The second chapter, “Fixing Faces,” centers on plastic surgery, prosthetic sculpture, medical illustrations, atrocity photography, modern art, beauty makeup, and star acting. In this chapter, Lubin tries to trace the ways World War I and its effects – in particular the disfigured soldiers’ faces – were depicted in visual media, as well as the ways they were responsible for the paradigm shift regarding beautification in the United States after World War I. Additionally, Lubin is interested in the modernists’ attraction to masks. The injured soldiers and, in particular, “les gueules cassées“ (the broken faces) caused by trench warfare play a central role in this chapter. In order not to have a demoralizing effect on their fellow soldiers once they returned to war, and in order to be able to work, be part of their families and society again once they got home, plastic surgery or masks were used to rebuild the soldier’s faces, which no longer resembled those of the male heroes portrayed by the interventionists’ posters and paintings. The disfigurements and injuries were so severe that they were used in visual media, especially by the countries, which didn’t win the war – to show the atrocities of war and cruelty of mankind. Examples of this can be seen in Ernst Friedrich’s book “War against War!” (1924) or in artists’ works such Otto Dix’ drawing “Wounded Soldier” from 1916 or Georg Grosz’ drawing “The Hero” from 1932. However, surgeons such as Harold Delf Gillies (via surgery) and artists such as Anna Coleman Ladd (via tin and copper masks) managed “to make a man’s face as near as possible to what it looked like before he was wounded” (p. 66), which made masking (such as plastic surgery or cosmetics) more and more acceptable and accelerated a paradigm shift in the United States regarding beautification. For Lubin, Greta Garbo, whom he discusses in detail, is also a face of war. He claims that her success is, in part, a result of her face – as exemplified in the iconic photography by Edward Steichen for the “Vanity Fair” magazine in 1928 – which has a godlike exterior (which is a tragic mask) and a pain-ridden interior and thus represents what Americans (consciously or unconsciously) felt after World War I. In the same vein, Lubin argues that Steichen’s photography is “a mourning picture” (p. 44), a “war memorial, a testament to loneliness and alienation, beauty and death, and the inevitable loss of ideals” (p. 44) after World War I.
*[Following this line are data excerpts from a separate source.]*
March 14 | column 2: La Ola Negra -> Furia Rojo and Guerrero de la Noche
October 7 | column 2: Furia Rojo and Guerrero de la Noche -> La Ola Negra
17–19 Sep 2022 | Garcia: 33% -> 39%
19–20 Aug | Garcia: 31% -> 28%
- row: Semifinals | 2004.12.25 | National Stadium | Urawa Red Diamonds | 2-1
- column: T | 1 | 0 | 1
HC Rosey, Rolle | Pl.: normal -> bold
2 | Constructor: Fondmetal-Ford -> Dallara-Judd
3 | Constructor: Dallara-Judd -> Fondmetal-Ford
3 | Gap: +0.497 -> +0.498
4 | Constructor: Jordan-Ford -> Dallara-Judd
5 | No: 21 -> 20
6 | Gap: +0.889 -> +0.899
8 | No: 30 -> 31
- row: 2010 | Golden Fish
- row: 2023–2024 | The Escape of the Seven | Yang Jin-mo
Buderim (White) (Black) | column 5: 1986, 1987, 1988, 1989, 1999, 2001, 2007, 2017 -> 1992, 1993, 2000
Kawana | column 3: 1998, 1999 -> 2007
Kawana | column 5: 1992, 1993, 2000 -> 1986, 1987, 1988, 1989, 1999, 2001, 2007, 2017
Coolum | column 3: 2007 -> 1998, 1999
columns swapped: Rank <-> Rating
With regard to beautification, David M. Lubin’s book “Flags and Faces” is an interesting addition to works such as Sander L. Gilman’s “Making the Body Beautiful: A Cultural History of Aesthetic Surgery” or Elizabeth Haiken’s “Venus Envy: A History of Cosmetic Surgery”1, insofar as it focuses on and adds the visual media-perspective. However, Lubin’s book would have benefitted from fewer examples (and a more convincing explanation for the choice of some of his examples such as Wall Street) and more in-depth analyses. Furthermore, it would have been desirable to have gender anxiety, which according to Lubin is the common theme in both chapters, carved out more clearly – especially in the second chapter. Additionally, some of Lubin’s analyses can be seen as too speculative, for example, when he claims that “Steichen’s photograph seems to show it blazing in her eyes” (p. 62) that Garbo never surrendered the “hard, gimlet-eyed realism” (p. 62) she encountered while working in Germany. The same holds true for the mask-issue, which Lubin addresses in the second chapter. However, “Flags and Faces” can be seen as an interesting and brief introduction to America’s visual culture in the context of World War I. It certainly creates interesting connections while leaving room for future research in this field of study.

Note:
1 Sander L. Gilman, Making the Body Beautiful. A Cultural History of Aesthetic Surgery, Princeton 2000; Elizabeth Haiken, Venus Envy. A History of Cosmetic Surgery, Baltimore 1997.